“But your dinner!” she protested. “You will be so late.”
He laughed.
“You cannot seriously believe,” he said, “that at the present moment I care a snap of the fingers whether I have any dinner or not.”
She laughed.
“Well, you certainly did very well at tea,” she remarked. “If you really are going to wait, make yourself as comfortable as you can. There are cigarettes and magazines in the corner there.”
Anna disappeared, but Ennison did not trouble either the cigarettes or the magazines. He sat back in an easy chair with a hand upon each of the elbows, and looked steadfastly into the fire.

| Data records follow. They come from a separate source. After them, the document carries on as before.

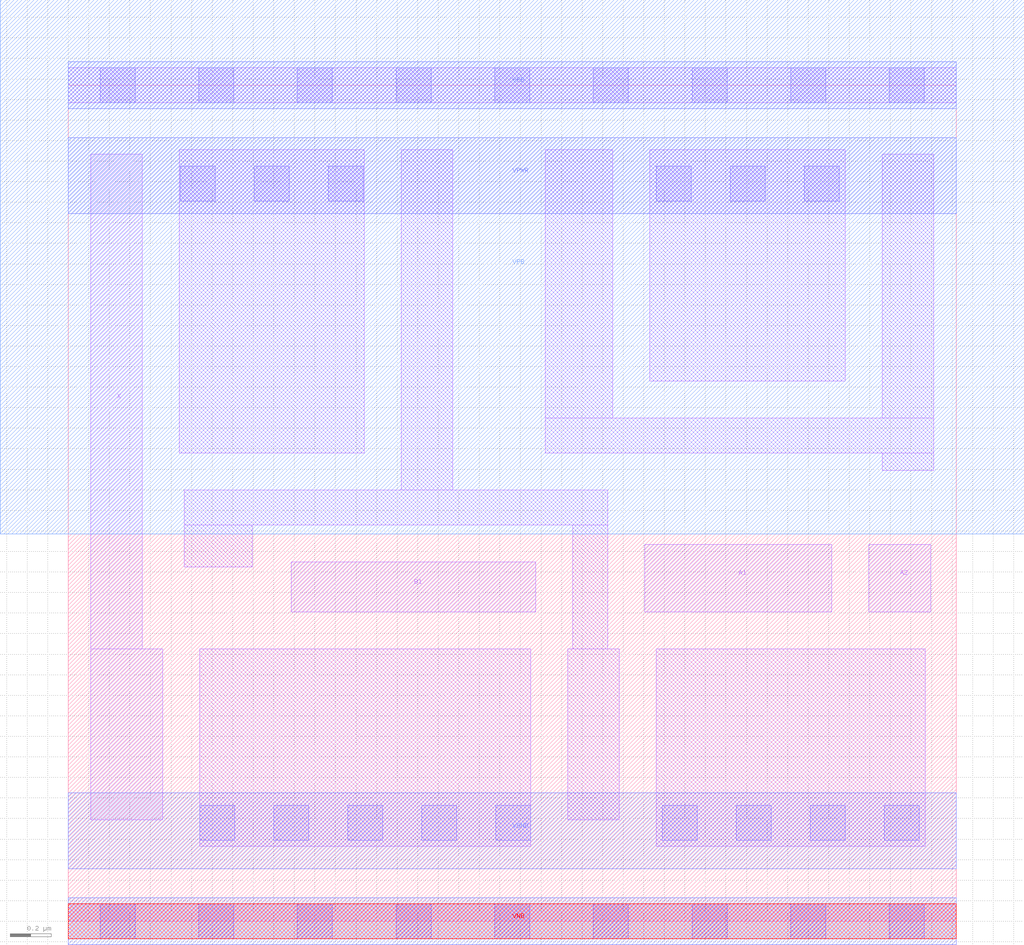
<source format=lef>
# Copyright 2020 The SkyWater PDK Authors
#
# Licensed under the Apache License, Version 2.0 (the "License");
# you may not use this file except in compliance with the License.
# You may obtain a copy of the License at
#
#     https://www.apache.org/licenses/LICENSE-2.0
#
# Unless required by applicable law or agreed to in writing, software
# distributed under the License is distributed on an "AS IS" BASIS,
# WITHOUT WARRANTIES OR CONDITIONS OF ANY KIND, either express or implied.
# See the License for the specific language governing permissions and
# limitations under the License.
#
# SPDX-License-Identifier: Apache-2.0

VERSION 5.7 ;
  NOWIREEXTENSIONATPIN ON ;
  DIVIDERCHAR "/" ;
  BUSBITCHARS "[]" ;
MACRO sky130_fd_sc_hvl__a21o_1
  CLASS CORE ;
  FOREIGN sky130_fd_sc_hvl__a21o_1 ;
  ORIGIN  0.000000  0.000000 ;
  SIZE  4.320000 BY  4.070000 ;
  SYMMETRY X Y ;
  SITE unithv ;
  PIN A1
    ANTENNAGATEAREA  1.125000 ;
    DIRECTION INPUT ;
    USE SIGNAL ;
    PORT
      LAYER li1 ;
        RECT 2.805000 1.505000 3.715000 1.835000 ;
    END
  END A1
  PIN A2
    ANTENNAGATEAREA  1.125000 ;
    DIRECTION INPUT ;
    USE SIGNAL ;
    PORT
      LAYER li1 ;
        RECT 3.895000 1.505000 4.195000 1.835000 ;
    END
  END A2
  PIN B1
    ANTENNAGATEAREA  1.125000 ;
    DIRECTION INPUT ;
    USE SIGNAL ;
    PORT
      LAYER li1 ;
        RECT 1.085000 1.505000 2.275000 1.750000 ;
    END
  END B1
  PIN X
    ANTENNADIFFAREA  0.611250 ;
    DIRECTION OUTPUT ;
    USE SIGNAL ;
    PORT
      LAYER li1 ;
        RECT 0.110000 0.495000 0.460000 1.325000 ;
        RECT 0.110000 1.325000 0.360000 3.735000 ;
    END
  END X
  PIN VGND
    DIRECTION INOUT ;
    USE GROUND ;
    PORT
      LAYER met1 ;
        RECT 0.000000 0.255000 4.320000 0.625000 ;
    END
  END VGND
  PIN VNB
    DIRECTION INOUT ;
    USE GROUND ;
    PORT
      LAYER met1 ;
        RECT 0.000000 -0.115000 4.320000 0.115000 ;
      LAYER pwell ;
        RECT 0.000000 -0.085000 4.320000 0.085000 ;
    END
  END VNB
  PIN VPB
    DIRECTION INOUT ;
    USE POWER ;
    PORT
      LAYER met1 ;
        RECT 0.000000 3.955000 4.320000 4.185000 ;
      LAYER nwell ;
        RECT -0.330000 1.885000 4.650000 4.485000 ;
    END
  END VPB
  PIN VPWR
    DIRECTION INOUT ;
    USE POWER ;
    PORT
      LAYER met1 ;
        RECT 0.000000 3.445000 4.320000 3.815000 ;
    END
  END VPWR
  OBS
    LAYER li1 ;
      RECT 0.000000 -0.085000 4.320000 0.085000 ;
      RECT 0.000000  3.985000 4.320000 4.155000 ;
      RECT 0.540000  2.280000 1.440000 3.755000 ;
      RECT 0.565000  1.725000 0.895000 1.930000 ;
      RECT 0.565000  1.930000 2.625000 2.100000 ;
      RECT 0.640000  0.365000 2.250000 1.325000 ;
      RECT 1.620000  2.100000 1.870000 3.755000 ;
      RECT 2.320000  2.280000 4.210000 2.450000 ;
      RECT 2.320000  2.450000 2.650000 3.755000 ;
      RECT 2.430000  0.495000 2.680000 1.325000 ;
      RECT 2.455000  1.325000 2.625000 1.930000 ;
      RECT 2.830000  2.630000 3.780000 3.755000 ;
      RECT 2.860000  0.365000 4.170000 1.325000 ;
      RECT 3.960000  2.195000 4.210000 2.280000 ;
      RECT 3.960000  2.450000 4.210000 3.735000 ;
    LAYER mcon ;
      RECT 0.155000 -0.085000 0.325000 0.085000 ;
      RECT 0.155000  3.985000 0.325000 4.155000 ;
      RECT 0.545000  3.505000 0.715000 3.675000 ;
      RECT 0.635000 -0.085000 0.805000 0.085000 ;
      RECT 0.635000  3.985000 0.805000 4.155000 ;
      RECT 0.640000  0.395000 0.810000 0.565000 ;
      RECT 0.905000  3.505000 1.075000 3.675000 ;
      RECT 1.000000  0.395000 1.170000 0.565000 ;
      RECT 1.115000 -0.085000 1.285000 0.085000 ;
      RECT 1.115000  3.985000 1.285000 4.155000 ;
      RECT 1.265000  3.505000 1.435000 3.675000 ;
      RECT 1.360000  0.395000 1.530000 0.565000 ;
      RECT 1.595000 -0.085000 1.765000 0.085000 ;
      RECT 1.595000  3.985000 1.765000 4.155000 ;
      RECT 1.720000  0.395000 1.890000 0.565000 ;
      RECT 2.075000 -0.085000 2.245000 0.085000 ;
      RECT 2.075000  3.985000 2.245000 4.155000 ;
      RECT 2.080000  0.395000 2.250000 0.565000 ;
      RECT 2.555000 -0.085000 2.725000 0.085000 ;
      RECT 2.555000  3.985000 2.725000 4.155000 ;
      RECT 2.860000  3.505000 3.030000 3.675000 ;
      RECT 2.890000  0.395000 3.060000 0.565000 ;
      RECT 3.035000 -0.085000 3.205000 0.085000 ;
      RECT 3.035000  3.985000 3.205000 4.155000 ;
      RECT 3.220000  3.505000 3.390000 3.675000 ;
      RECT 3.250000  0.395000 3.420000 0.565000 ;
      RECT 3.515000 -0.085000 3.685000 0.085000 ;
      RECT 3.515000  3.985000 3.685000 4.155000 ;
      RECT 3.580000  3.505000 3.750000 3.675000 ;
      RECT 3.610000  0.395000 3.780000 0.565000 ;
      RECT 3.970000  0.395000 4.140000 0.565000 ;
      RECT 3.995000 -0.085000 4.165000 0.085000 ;
      RECT 3.995000  3.985000 4.165000 4.155000 ;
  END
END sky130_fd_sc_hvl__a21o_1
END LIBRARY

</source>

People spoke of him everywhere as a young man of great promise, a politician by instinct, a keen and careful judge of character. Yet he was in a state of hopeless bewilderment. He was absolutely unable to focus his ideas. The girl who had just left the room was as great a mystery to him now as on the afternoon when he had met her in Piccadilly and taken her to tea. And behind—there was Paris, memories of amazing things, memories which made his cheeks burn and his heart beat quickly as he sat there waiting for her. For the first time a definite doubt possessed him. A woman cannot change her soul. Then it was the woman herself who was changed. Anna was not “Alcide” of the “Ambassador’s,” whose subtly demure smile and piquant glances had called him to her side from the moment of their first meeting. It was impossible.
She came in while he was still in the throes, conviction battling with common-sense, his own apprehension. He rose at once to his feet and turned a white face upon her.
“I am going to break a covenant,” he cried. “I cannot keep silence any longer.”
“You are going to speak to me of things which happened before we met in London?” she asked quietly.